One such district is the Central District of Illinois. Two of Kuvedina's five claims concern Rakesh sending fraudulent invoices to Kuvedina in the Central District, Doc. 1 at ¶¶ 54, 57 & pp. 38-44; Rakesh sent multiple emails to Kuvedina in the Central District, id. at pp. 49-53; and Kuvedina obtained a temporary restraining order and permanent injunction from a state court located within the Central District, id. at pp. 63-66. That is enough to establish venue in the Central District under § 1391(a)(2), which as noted above allows venue in any district where "substantial part of the events ... giving rise to the claim occurred." See Yes Lifts, LLC v. Normal Indus. Materials, Inc., 2011 WL 1770458, at *5 (N.D. Ill. May 9, 2011) (venue was proper in the district where the defendant sent multiple contract-related communications and payments); Celozzi v. Boot, 2000 WL 1141568, at *6 (N.D. Ill. Aug. 11, 2000) (venue was proper in the district where the defendant placed telephone calls and sent faxes); Fogelson v. Iatrides, 2000 WL 631293, at *3 (N.D. Ill. May 12, 2000) (venue is satisfied by "a communication transmitted to or from the district in which the cause of action was filed, given a sufficient relationship between the communication and the cause of action") (citations omitted).
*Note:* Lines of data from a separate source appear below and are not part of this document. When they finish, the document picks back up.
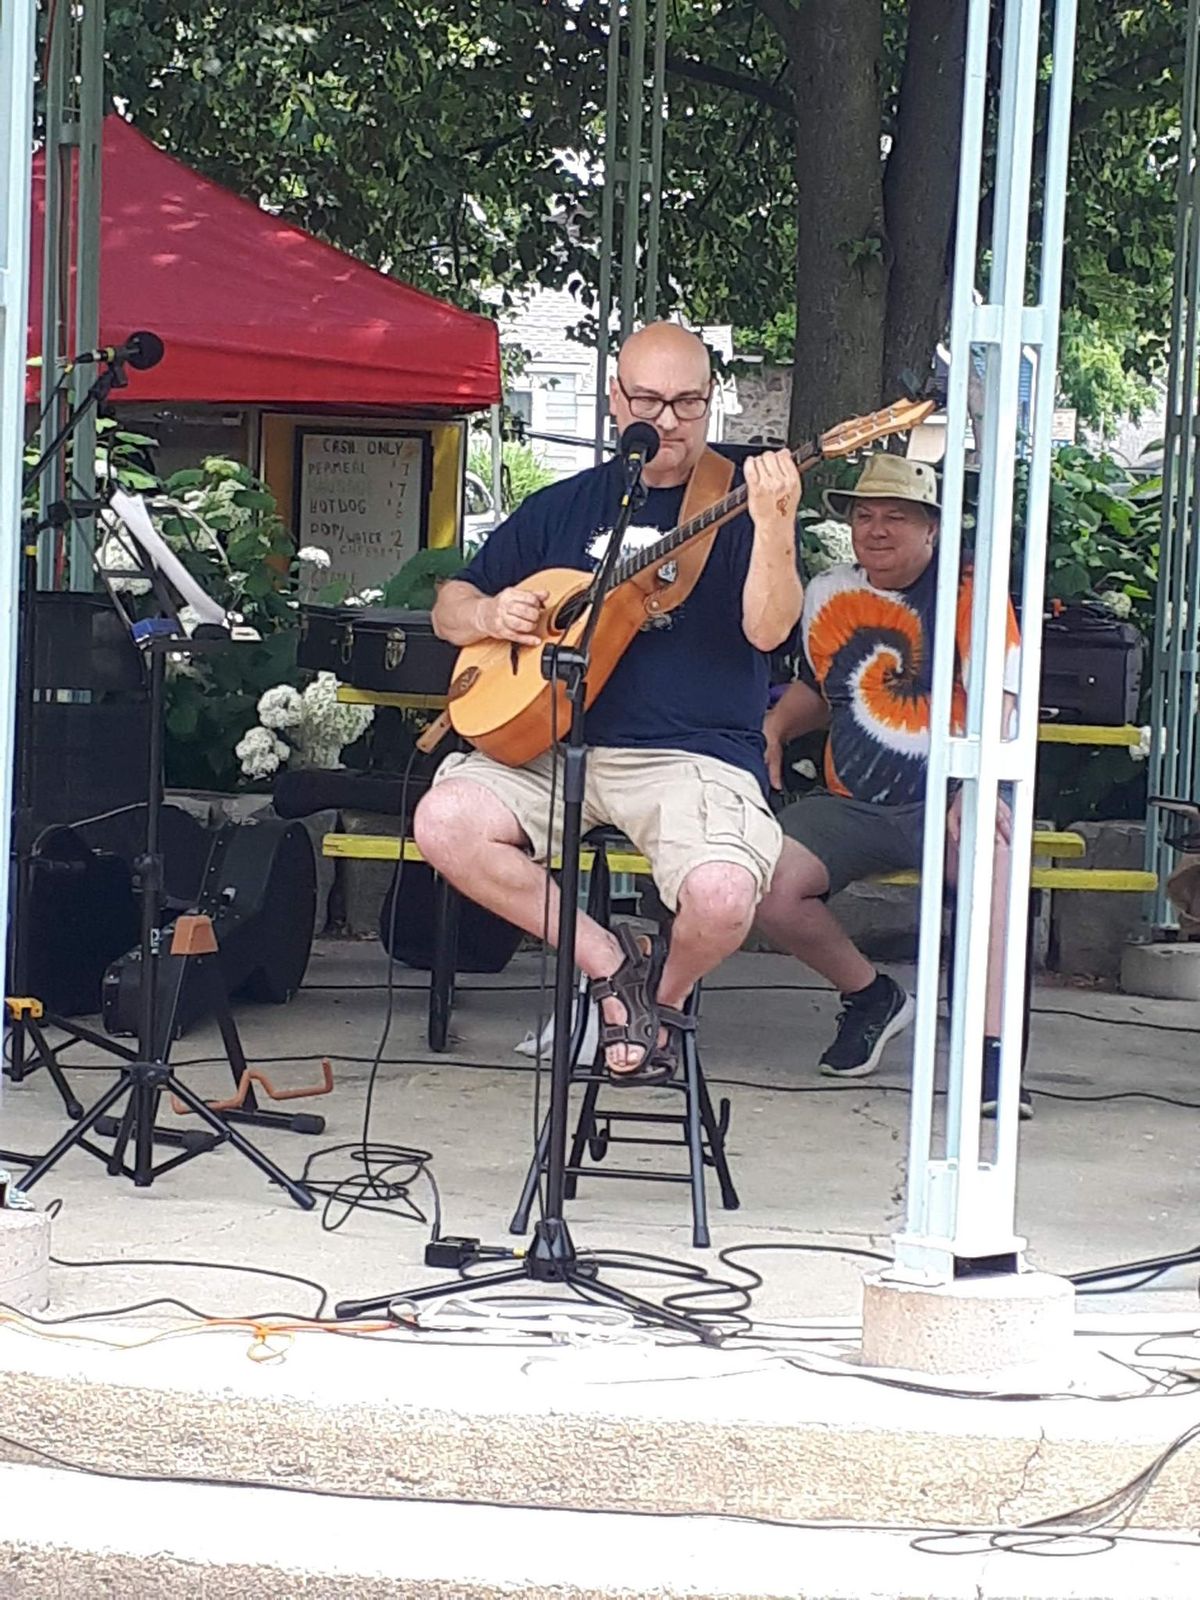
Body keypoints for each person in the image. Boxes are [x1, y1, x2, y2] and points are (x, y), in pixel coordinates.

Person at [414, 323, 803, 1082]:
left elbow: (769, 630)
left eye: (688, 402)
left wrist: (776, 526)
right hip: (554, 746)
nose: (668, 420)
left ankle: (658, 1002)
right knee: (444, 821)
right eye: (649, 401)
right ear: (615, 399)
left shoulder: (741, 506)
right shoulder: (564, 506)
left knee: (723, 896)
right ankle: (609, 963)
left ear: (711, 400)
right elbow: (449, 607)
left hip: (691, 755)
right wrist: (490, 614)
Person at [755, 452, 1032, 1118]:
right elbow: (827, 691)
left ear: (932, 528)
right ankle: (872, 996)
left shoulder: (971, 588)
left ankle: (992, 1056)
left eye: (897, 517)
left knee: (995, 868)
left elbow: (1002, 700)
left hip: (951, 794)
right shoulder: (827, 591)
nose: (876, 530)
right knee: (757, 876)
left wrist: (973, 783)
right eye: (865, 516)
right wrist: (774, 727)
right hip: (852, 802)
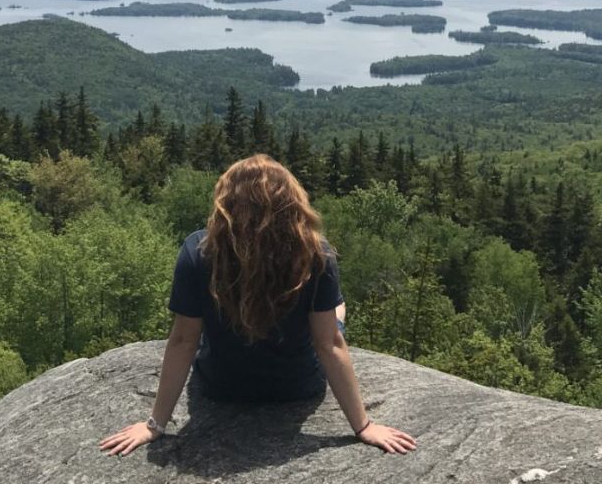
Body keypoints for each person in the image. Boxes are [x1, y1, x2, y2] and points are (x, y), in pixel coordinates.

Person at [99, 154, 417, 457]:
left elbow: (184, 340)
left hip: (221, 386)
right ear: (291, 201)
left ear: (226, 202)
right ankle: (339, 315)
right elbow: (329, 345)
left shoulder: (199, 251)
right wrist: (363, 426)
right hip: (296, 386)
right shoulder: (315, 253)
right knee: (336, 315)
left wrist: (155, 424)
Because venue does not lie in the Northern District of Illinois, § 1406(a) gives the court two options: "dismiss" the case or, "if it be in the interest of justice, transfer [the] case to any district ... in which it could have been brought." 28 U.S.C. § 1406(a); see Schwarz v. Sellers Markets, Inc., __ F. Supp. 2d __, 2011 WL 3921425, at *5 (N.D. Ill. Sept. 7, 2011). Here, the interests of justice counsel transfer, not dismissal. See Giles v. Cont'l Cas. Co., 2010 WL 481233, at *5 (S.D. Ill. Feb. 5, 2010) ("Generally, courts prefer transferring a case to a jurisdiction where venue is proper as opposed to dismissing it . . Transfer . avoids the time-consuming and justice-defeating technicalities required to refile a case in [another] venue."). As for where the case should be transferred, the Central District of Illinois is the most appropriate forum; Kuvedina is located there, and so is the state court where the parties have already litigated issues related to the contracts at issue in this case. See In re Factor VIII or X Concentrate Blood Prods. Litig., 484 F.3d 951, 955 (7th Cir. 2007) (holding that a plaintiff's home forum is an appropriate forum for litigation); United States ex rel. Miller v. Supportkids, Inc., 2004 WL 3250124, at *2 (S.D. Ind. Dec. 15, 2004) (citing prior litigation in a district as a factor supporting transfer to that district).

Conclusion

For the foregoing reasons, this case is transferred to the Central District of Illinois pursuant to 28 U.S.C. § 1406(a). Because the case is being transferred, the court offers no view of Defendants' pending motion to dismiss under Rules 12(b)(1) and 12(b)(6). See In re LimitNone, LLC, 551 F.3d 572, 576 (7th Cir. 2008) ("the district court [is] not required to determine its own subject-matter jurisdiction before ordering [a] case transferred").